Concrete Problems in AI Safety
📄 Read the full paper on arXiv →
Abstract
Rapid progress in machine learning and artificial intelligence (AI) has brought increasing attention to the potential impacts of AI technologies on society. In this paper we discuss one such potential impact: the problem of accidents in machine learning systems, defined as unintended and harmful behavior that may emerge from poor design of real-world AI systems. We present a list of five practical research problems related to accident risk, categorized according to whether the problem originates from having the wrong objective function ("avoiding side effects" and "avoiding reward hacking"), an objective function that is too expensive to evaluate frequently ("scalable supervision"), or undesirable behavior during the learning process ("safe exploration" and "distributional shift").
The Five Problems
1. Avoiding Side Effects
How can we ensure that an AI system doesn't disturb its environment in negative ways while pursuing its objective? For example, a cleaning robot shouldn't knock over a vase even if that's the fastest path.
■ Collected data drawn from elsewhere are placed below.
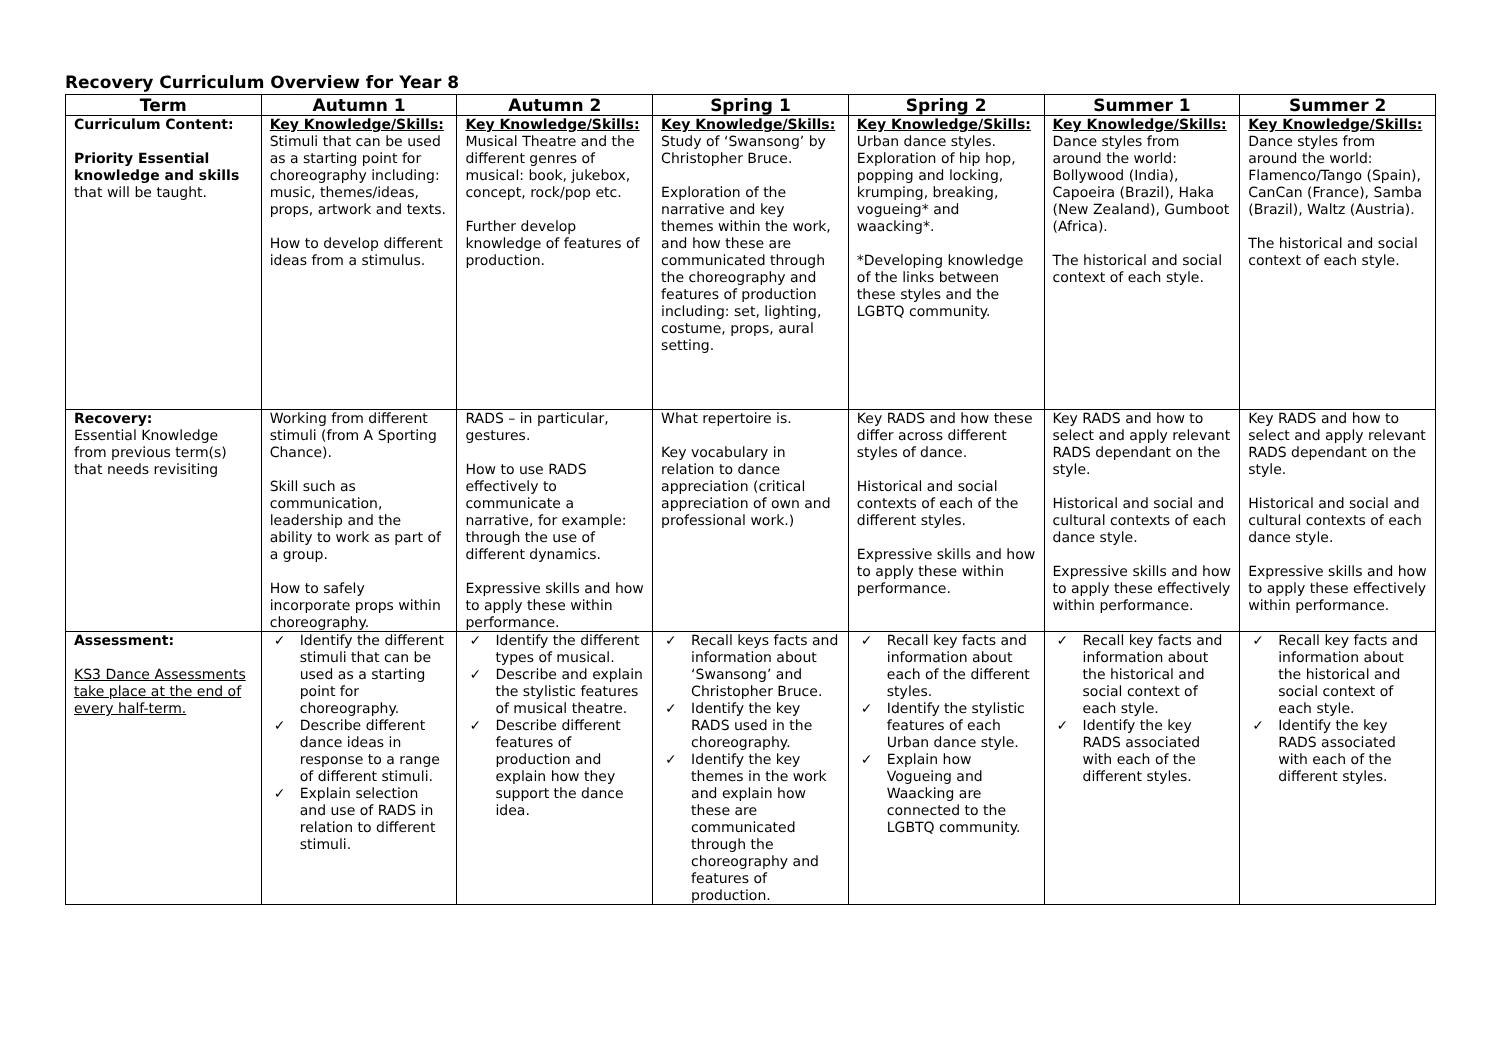Recovery Curriculum Overview for Year 8
| Term | Autumn 1 | Autumn 2 | Spring 1 | Spring 2 | Summer 1 | Summer 2 |
| --- | --- | --- | --- | --- | --- | --- |
| Curriculum Content: Priority Essential knowledge and skills that will be taught. | Key Knowledge/Skills: Stimuli that can be used as a starting point for choreography including: music, themes/ideas, props, artwork and texts. How to develop different ideas from a stimulus. | Key Knowledge/Skills: Musical Theatre and the different genres of musical: book, jukebox, concept, rock/pop etc. Further develop knowledge of features of production. | Key Knowledge/Skills: Study of ‘Swansong’ by Christopher Bruce. Exploration of the narrative and key themes within the work, and how these are communicated through the choreography and features of production including: set, lighting, costume, props, aural setting. | Key Knowledge/Skills: Urban dance styles. Exploration of hip hop, popping and locking, krumping, breaking, vogueing* and waacking*. *Developing knowledge of the links between these styles and the LGBTQ community. | Key Knowledge/Skills: Dance styles from around the world: Bollywood (India), Capoeira (Brazil), Haka (New Zealand), Gumboot (Africa). The historical and social context of each style. | Key Knowledge/Skills: Dance styles from around the world: Flamenco/Tango (Spain), CanCan (France), Samba (Brazil), Waltz (Austria). The historical and social context of each style. |
| Recovery: Essential Knowledge from previous term(s) that needs revisiting | Working from different stimuli (from A Sporting Chance). Skill such as communication, leadership and the ability to work as part of a group. How to safely incorporate props within choreography. | RADS – in particular, gestures. How to use RADS effectively to communicate a narrative, for example: through the use of different dynamics. Expressive skills and how to apply these within performance. | What repertoire is. Key vocabulary in relation to dance appreciation (critical appreciation of own and professional work.) | Key RADS and how these differ across different styles of dance. Historical and social contexts of each of the different styles. Expressive skills and how to apply these within performance. | Key RADS and how to select and apply relevant RADS dependant on the style. Historical and social and cultural contexts of each dance style. Expressive skills and how to apply these effectively within performance. | Key RADS and how to select and apply relevant RADS dependant on the style. Historical and social and cultural contexts of each dance style. Expressive skills and how to apply these effectively within performance. |
| Assessment: KS3 Dance Assessments take place at the end of every half-term. | ✓ Identify the different stimuli that can be used as a starting point for choreography. ✓ Describe different dance ideas in response to a range of different stimuli. ✓ Explain selection and use of RADS in relation to different stimuli. | ✓ Identify the different types of musical. ✓ Describe and explain the stylistic features of musical theatre. ✓ Describe different features of production and explain how they support the dance idea. | ✓ Recall keys facts and information about ‘Swansong’ and Christopher Bruce. ✓ Identify the key RADS used in the choreography. ✓ Identify the key themes in the work and explain how these are communicated through the choreography and features of production. | ✓ Recall key facts and information about each of the different styles. ✓ Identify the stylistic features of each Urban dance style. ✓ Explain how Vogueing and Waacking are connected to the LGBTQ community. | ✓ Recall key facts and information about the historical and social context of each style. ✓ Identify the key RADS associated with each of the different styles. | ✓ Recall key facts and information about the historical and social context of each style. ✓ Identify the key RADS associated with each of the different styles. |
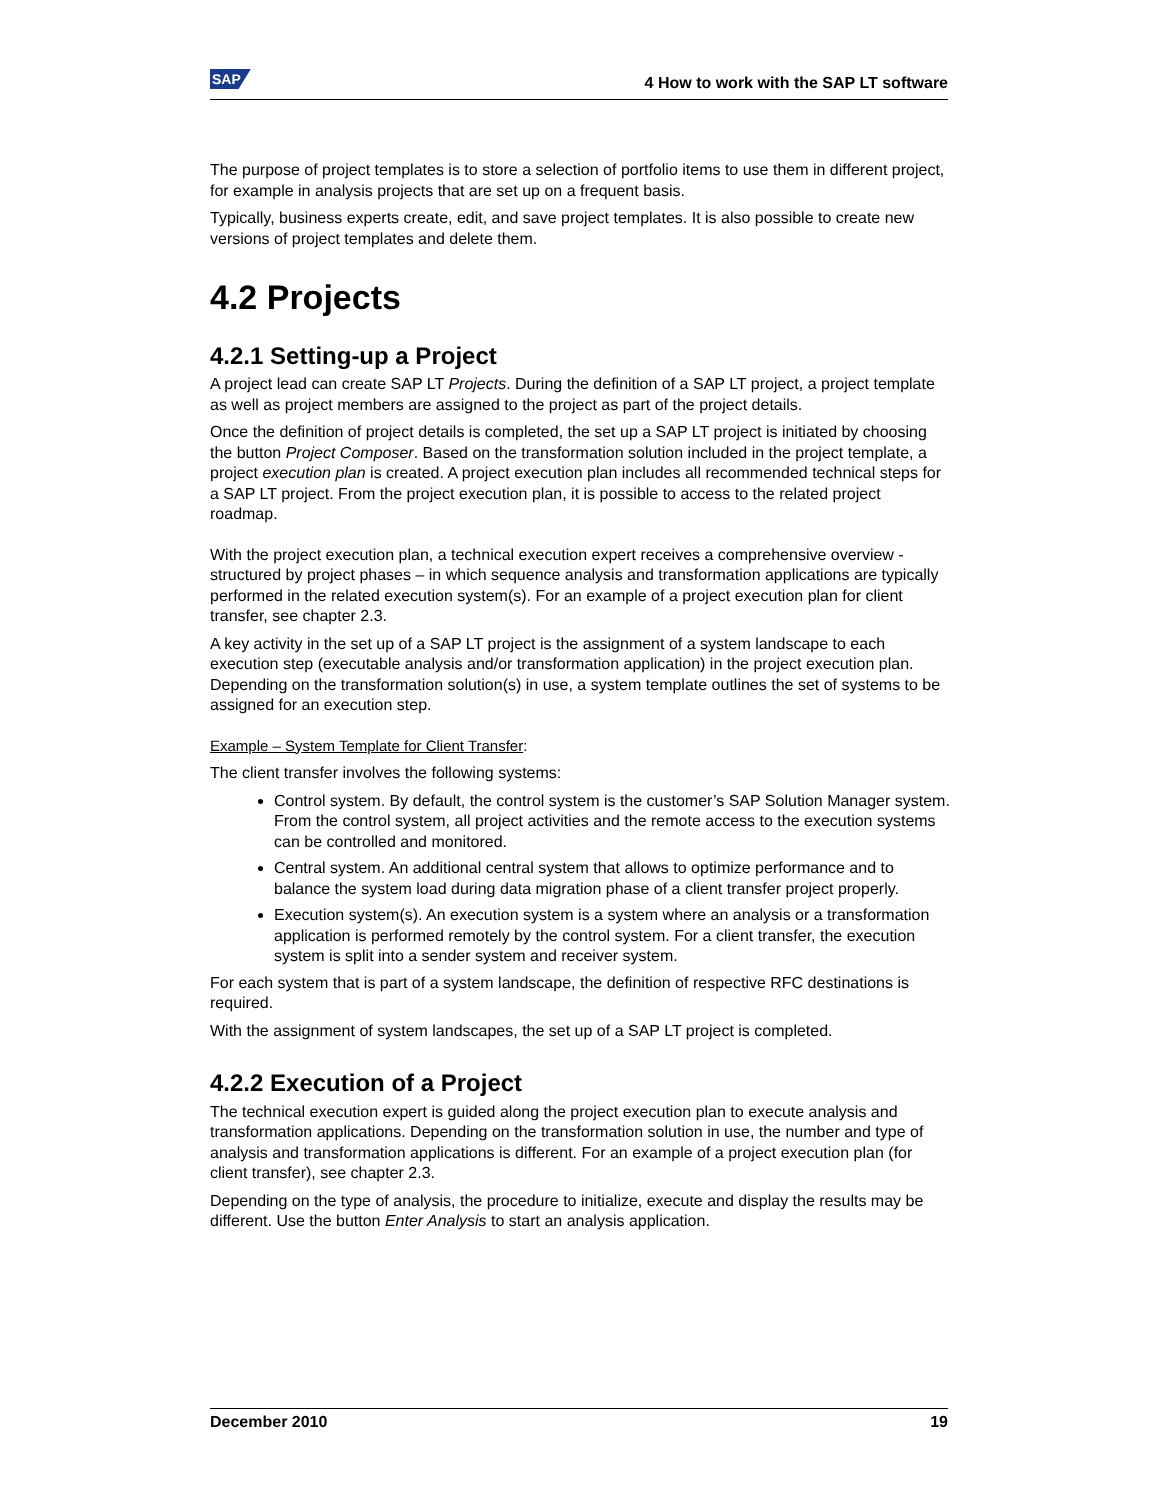SAP 4 How to work with the SAP LT software
The purpose of project templates is to store a selection of portfolio items to use them in different project, for example in analysis projects that are set up on a frequent basis.
Typically, business experts create, edit, and save project templates. It is also possible to create new versions of project templates and delete them.
4.2 Projects
4.2.1 Setting-up a Project
A project lead can create SAP LT Projects. During the definition of a SAP LT project, a project template as well as project members are assigned to the project as part of the project details.
Once the definition of project details is completed, the set up a SAP LT project is initiated by choosing the button Project Composer. Based on the transformation solution included in the project template, a project execution plan is created. A project execution plan includes all recommended technical steps for a SAP LT project. From the project execution plan, it is possible to access to the related project roadmap.
With the project execution plan, a technical execution expert receives a comprehensive overview - structured by project phases – in which sequence analysis and transformation applications are typically performed in the related execution system(s). For an example of a project execution plan for client transfer, see chapter 2.3.
A key activity in the set up of a SAP LT project is the assignment of a system landscape to each execution step (executable analysis and/or transformation application) in the project execution plan. Depending on the transformation solution(s) in use, a system template outlines the set of systems to be assigned for an execution step.
Example – System Template for Client Transfer:
The client transfer involves the following systems:
Control system. By default, the control system is the customer’s SAP Solution Manager system. From the control system, all project activities and the remote access to the execution systems can be controlled and monitored.
Central system. An additional central system that allows to optimize performance and to balance the system load during data migration phase of a client transfer project properly.
Execution system(s). An execution system is a system where an analysis or a transformation application is performed remotely by the control system. For a client transfer, the execution system is split into a sender system and receiver system.
For each system that is part of a system landscape, the definition of respective RFC destinations is required.
With the assignment of system landscapes, the set up of a SAP LT project is completed.
4.2.2 Execution of a Project
The technical execution expert is guided along the project execution plan to execute analysis and transformation applications. Depending on the transformation solution in use, the number and type of analysis and transformation applications is different. For an example of a project execution plan (for client transfer), see chapter 2.3.
Depending on the type of analysis, the procedure to initialize, execute and display the results may be different. Use the button Enter Analysis to start an analysis application.
December 2010 19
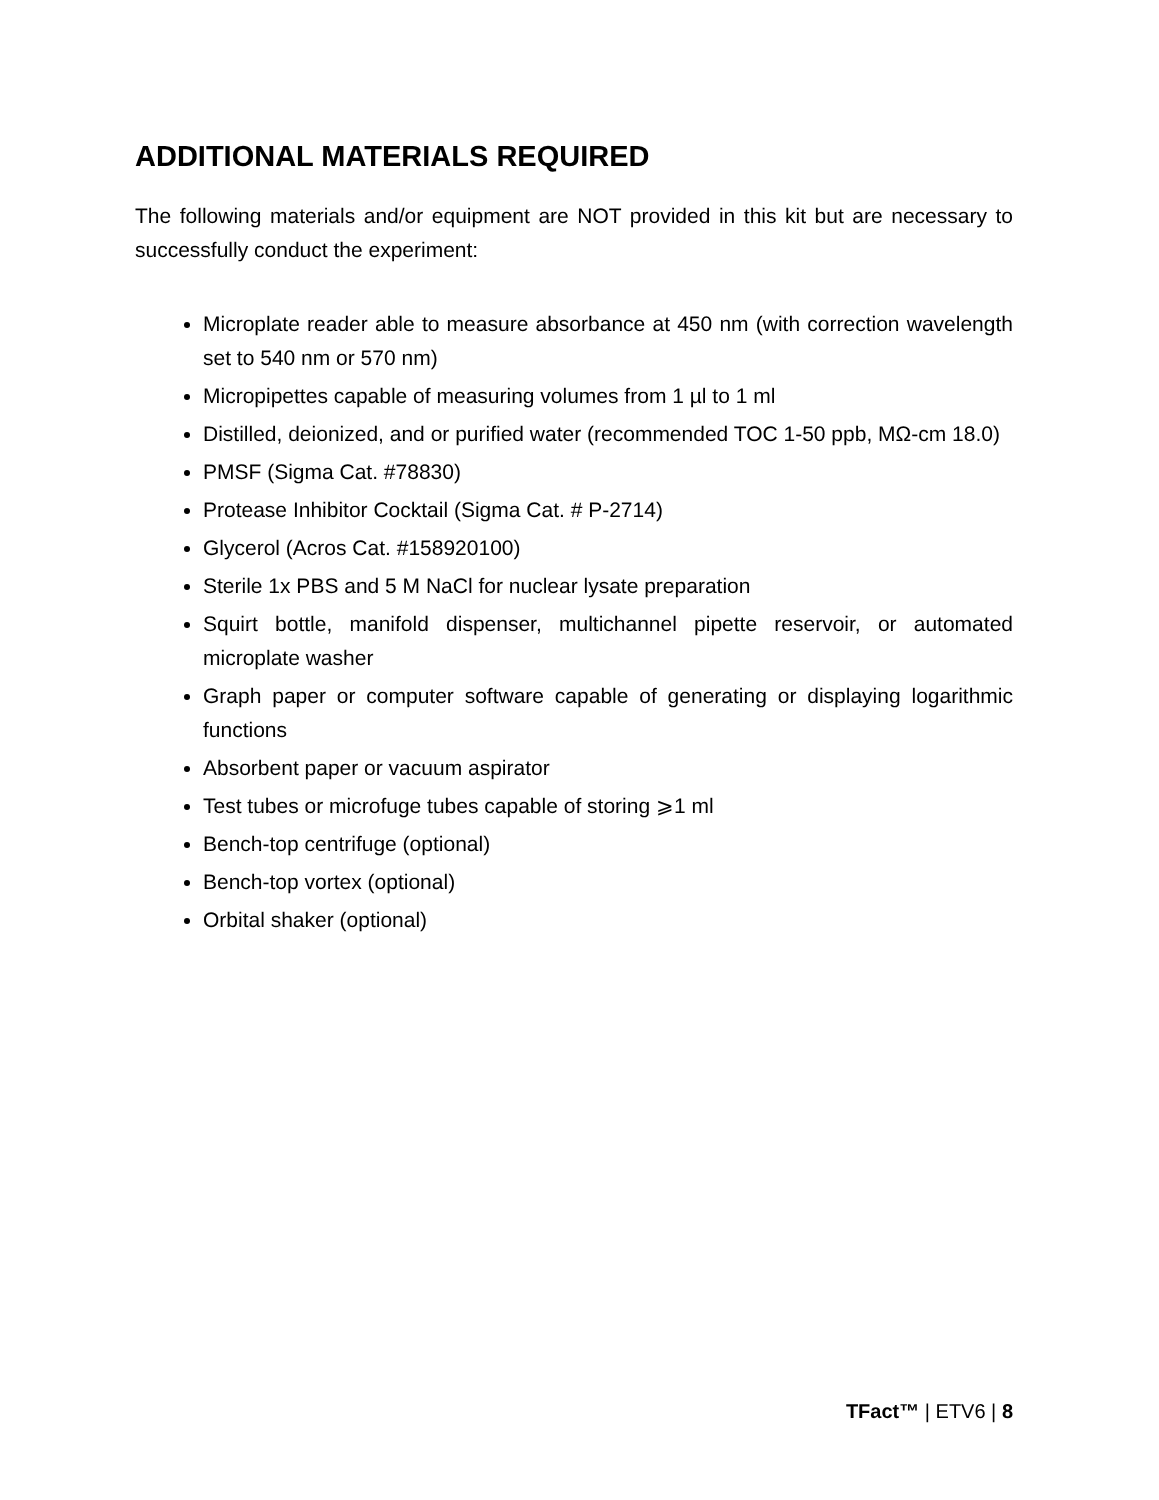ADDITIONAL MATERIALS REQUIRED
The following materials and/or equipment are NOT provided in this kit but are necessary to successfully conduct the experiment:
Microplate reader able to measure absorbance at 450 nm (with correction wavelength set to 540 nm or 570 nm)
Micropipettes capable of measuring volumes from 1 µl to 1 ml
Distilled, deionized, and or purified water (recommended TOC 1-50 ppb, MΩ-cm 18.0)
PMSF (Sigma Cat. #78830)
Protease Inhibitor Cocktail (Sigma Cat. # P-2714)
Glycerol (Acros Cat. #158920100)
Sterile 1x PBS and 5 M NaCl for nuclear lysate preparation
Squirt bottle, manifold dispenser, multichannel pipette reservoir, or automated microplate washer
Graph paper or computer software capable of generating or displaying logarithmic functions
Absorbent paper or vacuum aspirator
Test tubes or microfuge tubes capable of storing ⩾1 ml
Bench-top centrifuge (optional)
Bench-top vortex (optional)
Orbital shaker (optional)
TFact™ | ETV6 | 8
2. Avoiding Reward Hacking
How do we prevent AI systems from gaming their reward function in unintended ways? This is related to reward hacking and Goodhart's Law.
3. Scalable Supervision
How can we efficiently train AI systems when evaluating their behavior is expensive? This connects to RLHF and Constitutional AI.
4. Safe Exploration
How can AI systems explore their environment during learning without causing harm? Some actions are irreversible or dangerous.
5. Distributional Shift
How do we ensure AI systems behave safely when deployed in environments different from their training environment?
Impact
This paper was influential in making AI safety research concrete and tractable. Rather than abstract concerns about superintelligence, it presented specific technical problems that could be worked on with current systems. Many of the authors went on to prominent roles: Dario Amodei founded Anthropic, Paul Christiano founded ARC, and Chris Olah leads interpretability research at Anthropic.